What all this says to me is that, especially short term, a lot of body composition analyses are really to be taken with somewhat of a grain of salt. Any general "diuretic effect" that would impact extracellular water content would disproportionately influence both fat mass (FM) and fat free mass (FFM/LBM). Given the differences in the ratios, greater losses of ECW would skew FM losses more, especially when FM is considerable.

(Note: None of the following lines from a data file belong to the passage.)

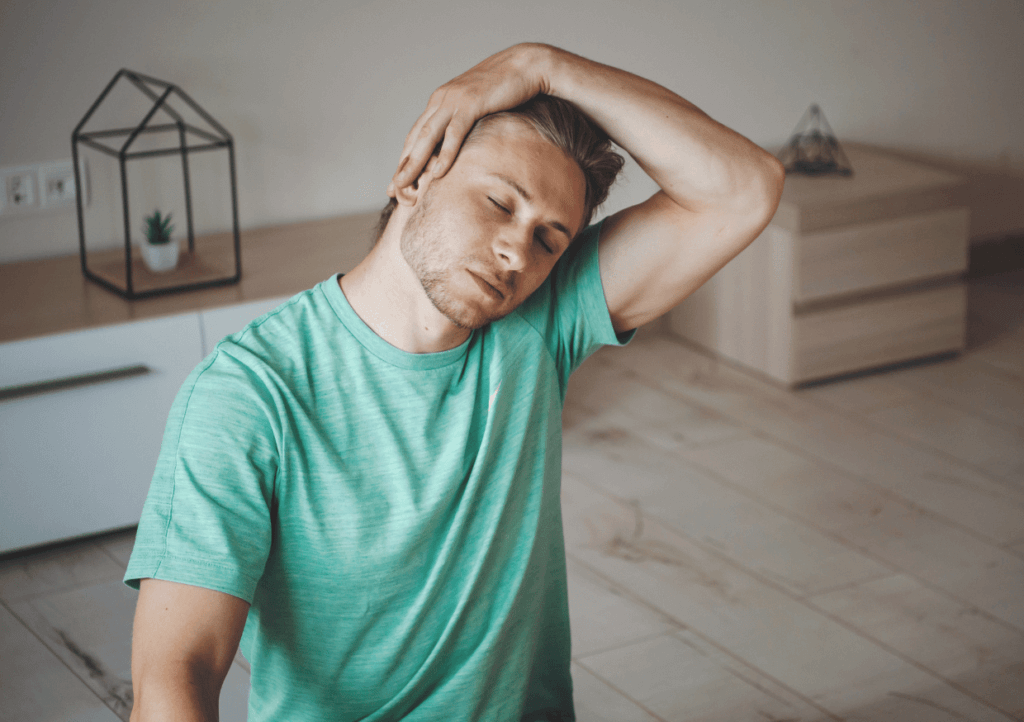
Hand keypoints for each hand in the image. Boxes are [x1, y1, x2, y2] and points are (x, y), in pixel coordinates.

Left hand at [388, 43, 551, 196]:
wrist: (526, 64)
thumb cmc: (506, 88)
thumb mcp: (478, 106)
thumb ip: (465, 121)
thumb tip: (461, 142)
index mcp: (440, 101)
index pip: (416, 134)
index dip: (405, 158)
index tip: (397, 180)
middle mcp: (441, 100)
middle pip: (415, 138)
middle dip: (403, 166)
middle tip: (393, 190)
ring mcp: (454, 101)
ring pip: (427, 137)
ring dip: (413, 163)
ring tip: (403, 185)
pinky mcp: (471, 104)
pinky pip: (454, 133)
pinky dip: (445, 154)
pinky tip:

Again, I've not done an awful lot of mental math gymnastics here, but I think water weight has been both under and over estimated. On the one hand, to some extent, weight is weight and volume is volume. If I can shrink my fat by decreasing ECW, I'm all for it!!! If moving FA's from fat cells to, say, muscle cells influences my water distribution in an aesthetically pleasing manner, I'm all for it with a few reservations on the whole lipotoxicity thing. But, especially in the obese when we're talking tens of if not hundreds of pounds of excess weight, water sure does make up enough of the equation to explain just about any anomaly we see in any short term study or even longer term one where relatively minimal losses are involved. Water is ~14% of fat tissue and ~79% of fat free tissue. When the former is relatively low, that's one thing, when it's high, it can be a different story. I'm sure in addition to gains and losses, there are shifts that are included in the measurements of fat tissue and lean mass.